*WRITTEN PROBLEM 1:*
Answer the following from the post on touch-free interface systems:
(a) What did Part II of the series look at?
(b) What role did Part I play in the series?
(c) Which three limitations of touch-based systems does the post list?

*EXTRACTED TEXT:*
## START

Pocobor.

Interface/Off (Part III): Touch-Free Systems

(Context: this is Part III of a look at the future of smart product interface technology; Part I set the stage and Part II looked at touch-based systems.)

Continuing along the spectrum of increasing sophistication and novelty, we come to touch-free interface systems. In the last post, I talked about some of the limitations of touch-based systems (usage scenario rigidity, physical contact requirements, and inherent 2D-ness). Some of the interesting advantages of touch-free approaches revolve around their ability to address those same limitations.

## END

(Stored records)

## START

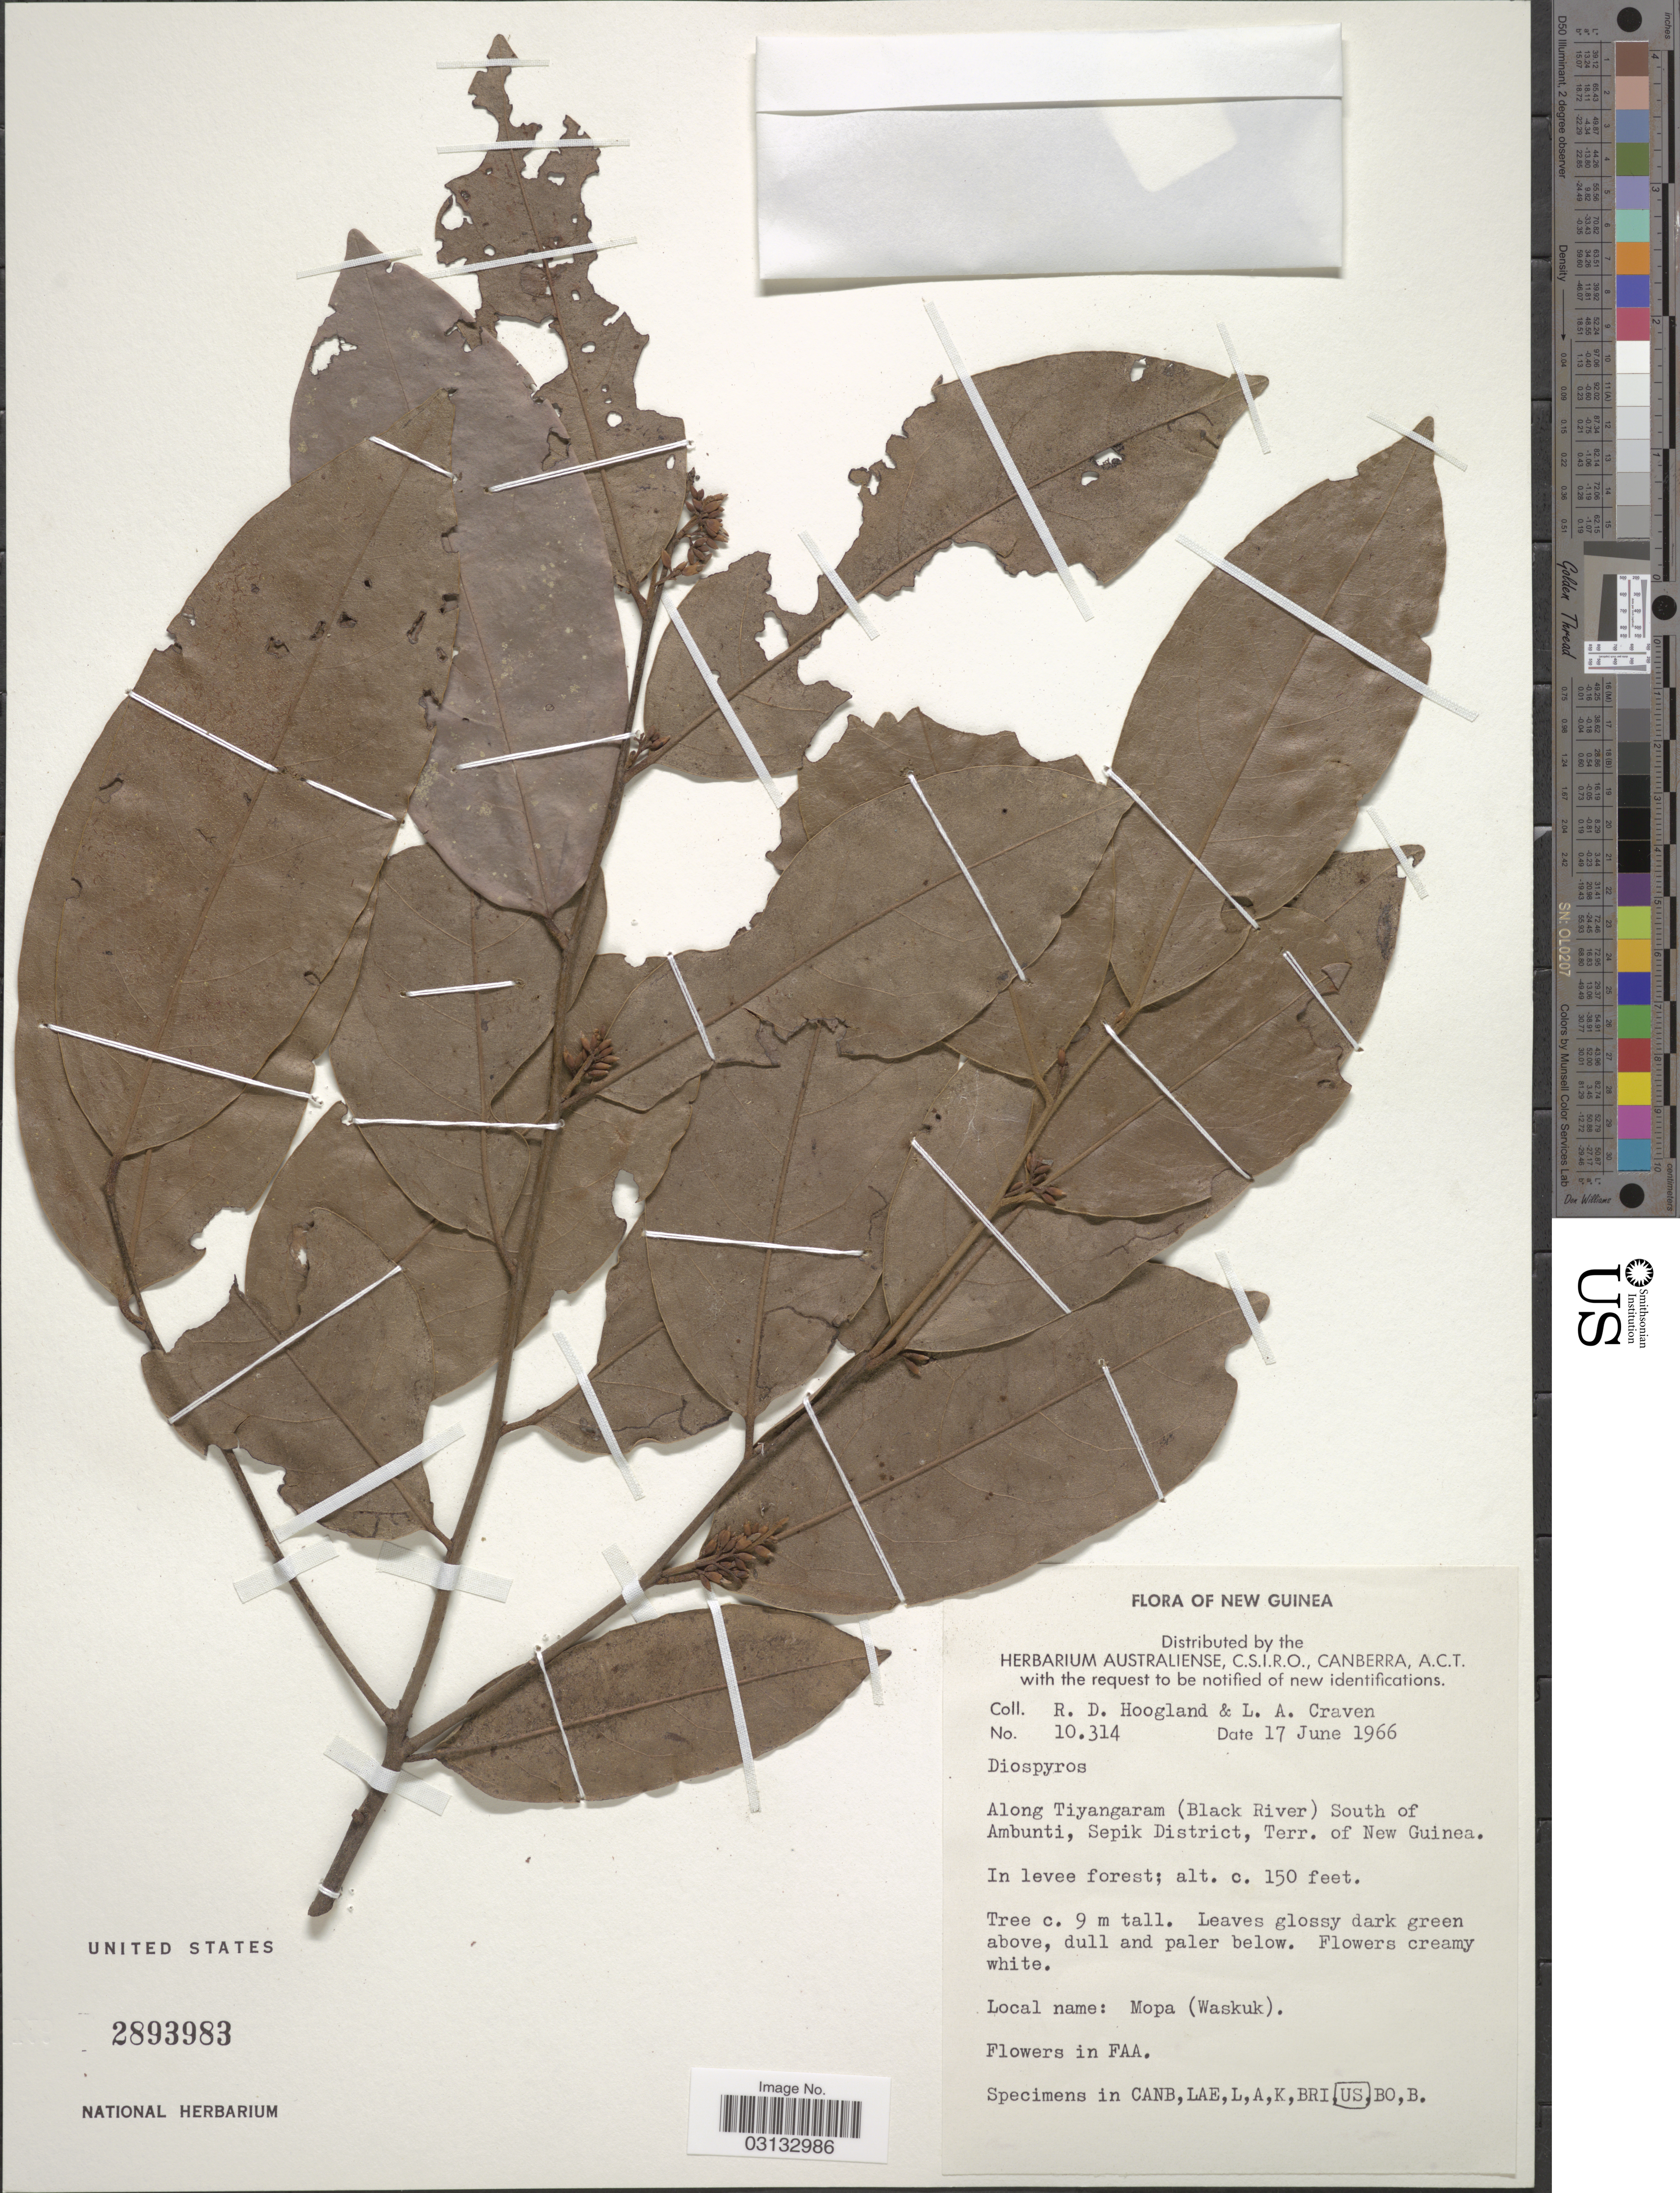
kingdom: Plantae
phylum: Tracheophyta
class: Magnoliopsida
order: Ericales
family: Ebenaceae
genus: Diospyros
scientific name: Diospyros sp.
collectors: R. D. Hoogland & L. A. Craven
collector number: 10314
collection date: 1966-06-17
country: Papua New Guinea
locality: New Guinea, Along Tiyangaram (Black River) South of Ambunti, Sepik District, Terr. of New Guinea.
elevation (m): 46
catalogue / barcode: US 2893983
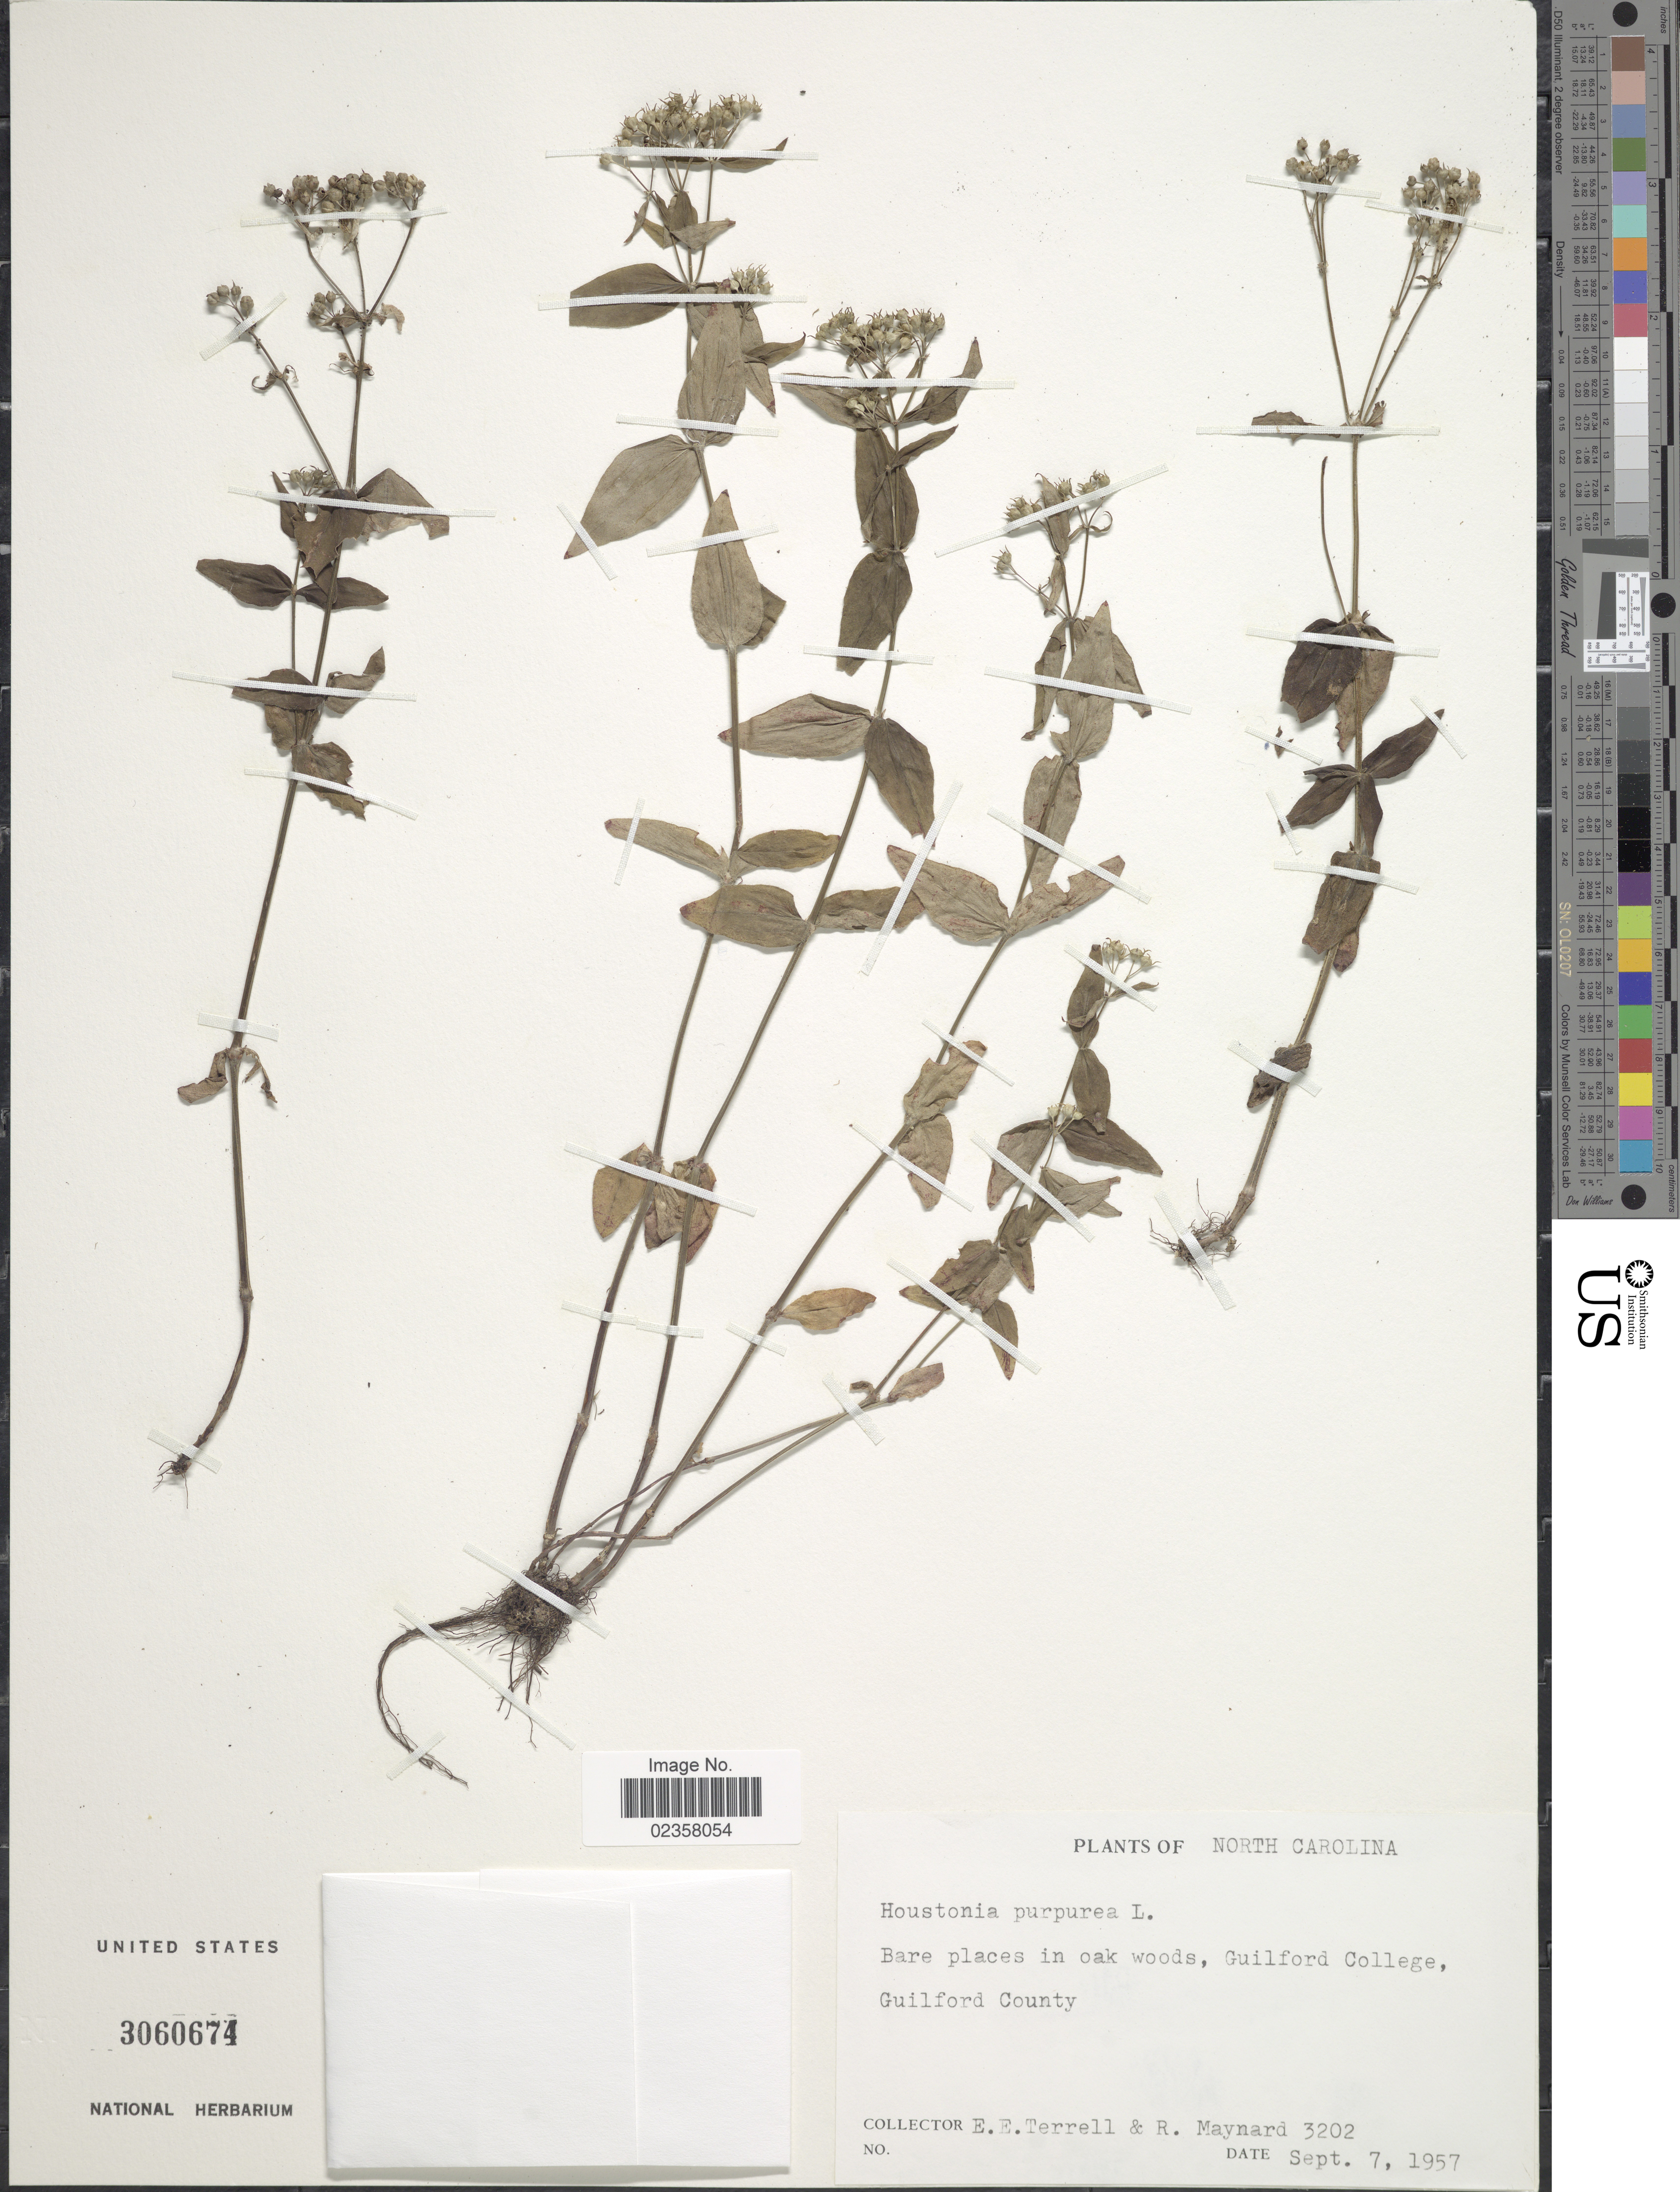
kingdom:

## END

*WRITTEN PROBLEM 2:* In the listing, replace "locality" with "site" in everything from the line that contains "collectors: R. D. Hoogland & L. A. Craven" down through the end of the listing, changing nothing else. Return only those lines, and leave the pictures out.

*EXERCISE ANSWER 1:*
(a) Touch-based systems.
(b) It set the stage.
(c) Usage scenario rigidity, physical contact requirements, and inherent 2D-ness.

*EXERCISE ANSWER 2:*
collectors: R. D. Hoogland & L. A. Craven
collector number: 10314
collection date: 1966-06-17
country: Papua New Guinea
site: New Guinea, Along Tiyangaram (Black River) South of Ambunti, Sepik District, Terr. of New Guinea.
elevation (m): 46
catalogue / barcode: US 2893983
kingdom:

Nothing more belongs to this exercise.